According to Perdar, Pakmaya has been existent in African markets since 30 years. From South to North, Central to East and West, a consumer can find Pakmaya in nearly every part of Africa continent.

“With its high quality, rich product selection and good service, our brand has become the favorite yeast of many Africans. On the other hand, our distributors in African countries are working very hardly and loyally in order to promote our products in their markets. After some time, we are becoming like families with our exclusive distributors in Africa and this enables both parts to work harder and keeps our product sustainable in market,” he said in an interview this week.

The yeast manufacturing giant made its way to Botswana market. The company has been smoothly working with Kamoso Distribution, a local distribution company. Perdar told BusinessPost that two entities have been working hard to earn is market locally.

“At the moment we have a good market share with them in Botswana market. I’m sure during 2021 long, we will be increasing our sales and market position. Soon we are going to start a marketing campaign in Botswana, so that means Batswana will see and recognize Pakmaya more and more. Pakmaya wants to be the best friend of bakers in bakeries and ladies at homes in Botswana.”

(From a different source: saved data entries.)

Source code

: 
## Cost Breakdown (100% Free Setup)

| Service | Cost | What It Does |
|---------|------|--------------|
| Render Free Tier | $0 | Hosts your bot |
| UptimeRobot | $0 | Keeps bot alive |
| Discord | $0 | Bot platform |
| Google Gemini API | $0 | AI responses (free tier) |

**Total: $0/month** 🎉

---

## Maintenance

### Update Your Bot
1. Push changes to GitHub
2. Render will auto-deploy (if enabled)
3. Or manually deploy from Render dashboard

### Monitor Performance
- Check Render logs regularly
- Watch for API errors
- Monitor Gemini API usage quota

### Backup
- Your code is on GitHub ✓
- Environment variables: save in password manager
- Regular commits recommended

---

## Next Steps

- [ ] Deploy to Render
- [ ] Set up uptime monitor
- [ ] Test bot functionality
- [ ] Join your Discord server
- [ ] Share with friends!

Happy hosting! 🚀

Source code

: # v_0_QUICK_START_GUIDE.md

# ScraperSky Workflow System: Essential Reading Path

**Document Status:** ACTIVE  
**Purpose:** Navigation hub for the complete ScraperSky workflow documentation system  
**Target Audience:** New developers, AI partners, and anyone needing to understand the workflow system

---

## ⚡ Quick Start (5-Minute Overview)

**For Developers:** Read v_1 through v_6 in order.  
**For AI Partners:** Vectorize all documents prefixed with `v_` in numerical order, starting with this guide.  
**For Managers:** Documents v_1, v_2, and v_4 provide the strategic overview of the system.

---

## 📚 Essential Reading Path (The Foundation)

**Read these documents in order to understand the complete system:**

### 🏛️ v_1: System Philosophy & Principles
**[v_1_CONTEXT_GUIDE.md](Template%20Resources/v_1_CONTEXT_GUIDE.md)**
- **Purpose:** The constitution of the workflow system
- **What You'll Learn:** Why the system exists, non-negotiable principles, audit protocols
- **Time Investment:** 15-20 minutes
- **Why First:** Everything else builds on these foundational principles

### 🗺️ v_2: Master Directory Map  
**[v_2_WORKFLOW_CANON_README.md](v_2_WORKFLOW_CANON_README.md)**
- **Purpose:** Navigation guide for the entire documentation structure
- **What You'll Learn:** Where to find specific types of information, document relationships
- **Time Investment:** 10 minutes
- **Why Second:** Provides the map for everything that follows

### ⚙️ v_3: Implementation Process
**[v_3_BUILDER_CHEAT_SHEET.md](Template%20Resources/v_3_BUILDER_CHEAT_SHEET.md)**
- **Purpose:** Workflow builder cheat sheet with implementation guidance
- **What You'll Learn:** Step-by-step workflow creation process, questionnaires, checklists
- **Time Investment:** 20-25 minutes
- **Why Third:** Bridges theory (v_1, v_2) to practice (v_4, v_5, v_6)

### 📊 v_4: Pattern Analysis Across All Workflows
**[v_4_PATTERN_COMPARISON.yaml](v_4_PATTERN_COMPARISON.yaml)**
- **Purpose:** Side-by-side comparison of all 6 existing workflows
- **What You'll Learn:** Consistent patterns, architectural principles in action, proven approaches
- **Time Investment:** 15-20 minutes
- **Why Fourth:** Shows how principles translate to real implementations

As per global COVID-19 regulations to curb the spread of the COVID-19, Botswana just like other country closed borders. Providentially, the restrictions did not affect the company destructively.

Perdar says “Kamoso Africa is a very important and strong partner in Botswana territory. With Kamoso’s hard work and strict measurements, we have done a very good job. So as Pakmaya, we have not suffered any distribution problem. Our partner is doing the needful at the reaching our products to end users.”

He further said “We are doing well in Botswana market and hoping to make much more. Our aim is to enter every single corner in Botswana territory. With our new marketing campaigns, we are planning to be the most preferred yeast in Botswana market.”